Forest Service looks to move dead cow on Sopris trail |

Forest Service looks to move dead cow on Sopris trail

Ryan Summerlin
This cow died on the trail to Thomas Lakes and Mount Sopris.
Leslie Madsen |

UPDATE: The Forest Service said Wednesday that it expected the rancher who owned the dead cow to move it away from the Thomas Lakes Trail that day and reintegrate a nearby calf with the herd.

A Denver couple visiting their son in the Roaring Fork Valley on Monday found a bloated cow carcass in their path as they were hiking down from Thomas Lakes.

Forest Service authorities want it moved because of concerns it will attract predators to the trail.

Leslie Madsen said she, her husband and their son, an organic farmer in Silt, hiked up to Thomas Lakes, “which have a gorgeous campsite,” and the peak of Mount Sopris “with beautiful 360-degree views.”

They saw no signs of a dead animal when the family ventured up the trail Sunday. So Madsen has narrowed the time of death to about a 12-hour window, estimating it must have “keeled over” sometime Sunday night or Monday morning.

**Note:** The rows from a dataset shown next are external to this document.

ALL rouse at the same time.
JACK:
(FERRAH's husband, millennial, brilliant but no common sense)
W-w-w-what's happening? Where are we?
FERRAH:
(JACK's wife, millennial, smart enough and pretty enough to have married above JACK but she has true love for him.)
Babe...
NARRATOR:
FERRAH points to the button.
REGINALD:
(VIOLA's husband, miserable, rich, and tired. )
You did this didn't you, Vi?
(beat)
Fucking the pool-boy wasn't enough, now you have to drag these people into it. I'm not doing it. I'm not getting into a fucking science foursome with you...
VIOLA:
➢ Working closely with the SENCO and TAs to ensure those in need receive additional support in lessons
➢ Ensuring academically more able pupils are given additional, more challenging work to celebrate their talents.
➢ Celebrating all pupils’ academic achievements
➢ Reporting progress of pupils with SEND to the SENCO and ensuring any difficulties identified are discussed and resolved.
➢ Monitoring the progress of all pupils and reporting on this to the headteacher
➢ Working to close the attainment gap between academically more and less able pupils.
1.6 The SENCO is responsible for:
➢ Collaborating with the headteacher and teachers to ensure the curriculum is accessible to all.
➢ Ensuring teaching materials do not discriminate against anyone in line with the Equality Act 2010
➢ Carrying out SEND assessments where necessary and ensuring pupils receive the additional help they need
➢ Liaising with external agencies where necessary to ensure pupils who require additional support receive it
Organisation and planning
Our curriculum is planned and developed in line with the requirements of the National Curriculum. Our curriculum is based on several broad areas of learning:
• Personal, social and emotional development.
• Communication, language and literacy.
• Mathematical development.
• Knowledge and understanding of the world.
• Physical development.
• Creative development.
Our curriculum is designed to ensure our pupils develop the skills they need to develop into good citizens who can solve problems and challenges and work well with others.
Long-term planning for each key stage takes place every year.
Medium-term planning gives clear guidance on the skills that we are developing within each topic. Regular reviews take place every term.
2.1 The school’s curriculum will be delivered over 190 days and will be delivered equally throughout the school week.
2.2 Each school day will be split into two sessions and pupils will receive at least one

Walking back down the trail Monday, they came upon the departed bovine on the trail, bloating on its side about 2½ miles from the trailhead.

That little time was enough for the carcass to begin visibly bloating, emitting noises from escaping gases and leaking fluids, according to Madsen.

“I was just hoping it wasn’t going to explode,” she said. “Soon it’s going to deteriorate into not such a funny thing.”

The hikers said a calf bleated in the brush.

Karen Schroyer, Aspen-Sopris District Ranger, said Tuesday afternoon that Forest Service is reaching out to the rancher who holds the grazing permit, whom she said is responsible for moving the carcass.

If it comes down to it, Forest Service personnel will step in, she said.

Schroyer is partly concerned that some large predators will start feeding on the carcass “so we want to see it dragged away from the trail as soon as possible,” Schroyer wrote in an email.

The rancher could also move the calf back to its herd in the hopes that it’s adopted by another cow, she said.